Les résultats sont guère surprenants lorsque l’on sait que la vigne consomme à elle seule environ 20% des pesticides utilisés en France dont une majorité de fongicides (80%) alors qu’elle n’occupe que 3,7% de la SAU (surface agricole utile)(*). Mais il y a réellement de quoi s’inquiéter et de réclamer l’interdiction de tous ces poisons. Jugez-en plutôt : Il y a 11 fois plus de résidus de pesticides en moyenne chez les salariés viticoles que chez les non professionnels habitant loin de vignes (6,6 pesticides en moyenne contre 0.6) ! Les mèches de cheveux de 4 des 15 salariés viticoles recelaient 10 pesticides différents !

Chez les non-professionnels de la vigne habitants près des vignes, le laboratoire a trouvé 5 fois plus de résidus de pesticides en moyenne que chez ceux habitant loin des vignes (3 résidus de pesticides en moyenne trouvés chez les premiers contre 0,6 pour les seconds). 74 % des pesticides actuellement autorisés sur vigne de la liste, établie pour l’enquête, et recherchés ont été retrouvés au moins une fois chez les personnes testées ! Il y a même un produit interdit, le diuron qui a été retrouvé chez un professionnel. Il y a vraiment de quoi s’inquiéter lorsque l’on sait que plus de 45% de ces molécules sont classées cancérigènes possibles en Europe ou aux USA et que plus de 36% d’entre elles sont peut-être des perturbateurs endocriniens.
Pour ML Bibeyran « Il est indispensable de reconnaître le scandale sanitaire des pesticides en France, on ne peut plus être à la fois malade et être ignoré en tant que victime, c’est une double peine inacceptable ! Il faut interdire les pesticides sur lesquels planent les soupçons de cancérogénicité et sans délai d’écoulement des stocks !».
Si les gens qui travaillent dans les vignes où qui vivent à proximité immédiate d’un vignoble sont contaminés par autant de poisons, qu’en est-il du vin que nous buvons ? de ces bons Bourgognes, Bordeaux ou Beaujolais sans parler des Côtes du Rhône et d’autres comme le Saint-Pourçain, le Chanturgue et autres ?

Boire un verre de rouge peut l'être aussi

Selon le laboratoire Excell « différentes études confirment qu’il est fréquent de retrouver un ou plusieurs pesticides dans les vins finis (PAN Europe 2008, Enquête raisin/vin DGAL/SDQPV 1990-2003). Sur la base de plus de trois cents analyses réalisées au laboratoire EXCELL en 2009, les molécules les plus fréquemment rencontrées (dans plus de 40% des cas) sont des anti-botrytis (cyprodinil, pyrimethanil, iprodione, fenhexamide et procymidone) et un anti mildiou (isomère d’iprovalicarb).

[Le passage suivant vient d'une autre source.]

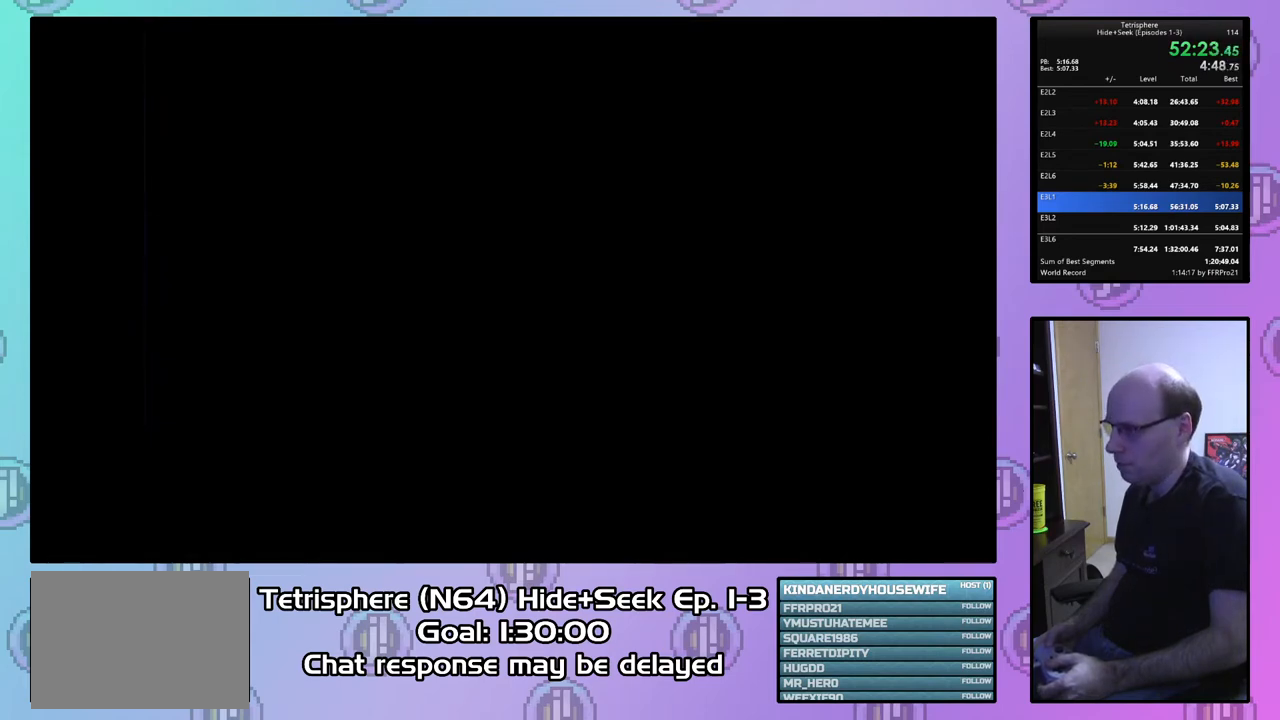
{"buttons": ["CROSS", "CIRCLE"], "right_stick": "center", "events": [[33, "CIRCLE", "up"], [33, "CROSS", "up"], [100, "CIRCLE", "down"], [100, "CROSS", "down"], [200, "CIRCLE", "up"], [200, "CROSS", "up"], [267, "CIRCLE", "down"], [267, "CROSS", "down"], [367, "CIRCLE", "up"], [367, "CROSS", "up"], [433, "CIRCLE", "down"], [433, "CROSS", "down"]]}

C’est éventuellement l’application tardive de certains traitements par rapport à la date de la vendange, les conditions climatiques, mais aussi et surtout le fort taux de transfert de ces molécules particulières du raisin au vin (Enquête raisin/vin DGAL/SDQPV 1990-2003) expliquent que ces pesticides se retrouvent plus systématiquement dans les vins. En moyenne, nous retrouvons 5 résidus de pesticides différents dans un même vin (avec un maximum de 9 simultanément) ! Seulement moins de 10% des vins contrôlés ne contiennent aucun résidus de pesticides (<0.5 µg/l) »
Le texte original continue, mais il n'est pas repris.